▶ [WORK TASK]:
The word to look for is "الاسم". Report every line of the entries below that has it.

▶ [DATA SUPPLIED]:

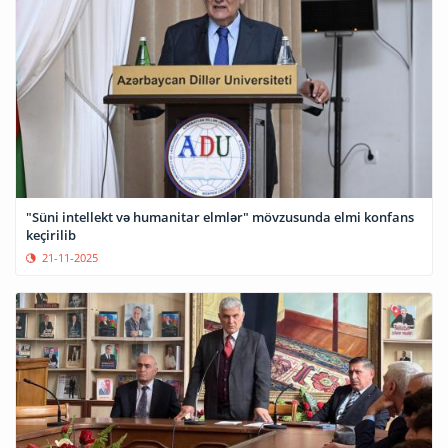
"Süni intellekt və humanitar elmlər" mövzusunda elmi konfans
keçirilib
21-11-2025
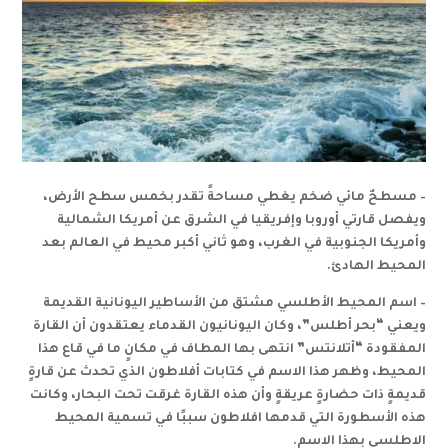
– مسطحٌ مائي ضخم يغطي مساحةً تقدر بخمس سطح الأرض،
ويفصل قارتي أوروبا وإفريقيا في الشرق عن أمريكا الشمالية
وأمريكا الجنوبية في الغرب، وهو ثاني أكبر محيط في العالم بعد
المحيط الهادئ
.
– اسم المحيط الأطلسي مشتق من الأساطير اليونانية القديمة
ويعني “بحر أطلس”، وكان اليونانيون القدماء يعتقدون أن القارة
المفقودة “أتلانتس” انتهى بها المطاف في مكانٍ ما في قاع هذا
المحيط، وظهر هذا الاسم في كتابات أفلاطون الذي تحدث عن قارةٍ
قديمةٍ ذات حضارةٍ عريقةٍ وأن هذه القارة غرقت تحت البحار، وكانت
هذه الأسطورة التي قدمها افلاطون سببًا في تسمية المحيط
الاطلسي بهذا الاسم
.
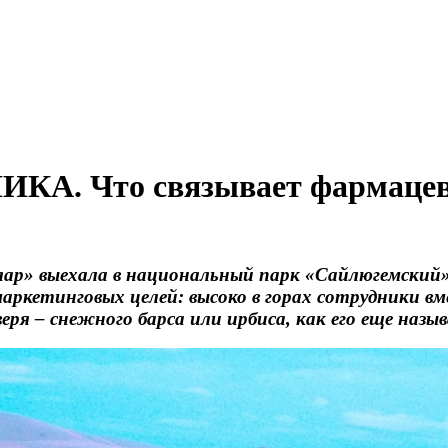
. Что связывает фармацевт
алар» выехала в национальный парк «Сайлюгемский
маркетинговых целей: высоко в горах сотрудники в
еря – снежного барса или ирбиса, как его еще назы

▶ [SOLUTION FOR THIS PROBLEM]:
المحيط، وظهر هذا الاسم في كتابات أفلاطون الذي تحدث عن قارةٍ
الاطلسي بهذا الاسم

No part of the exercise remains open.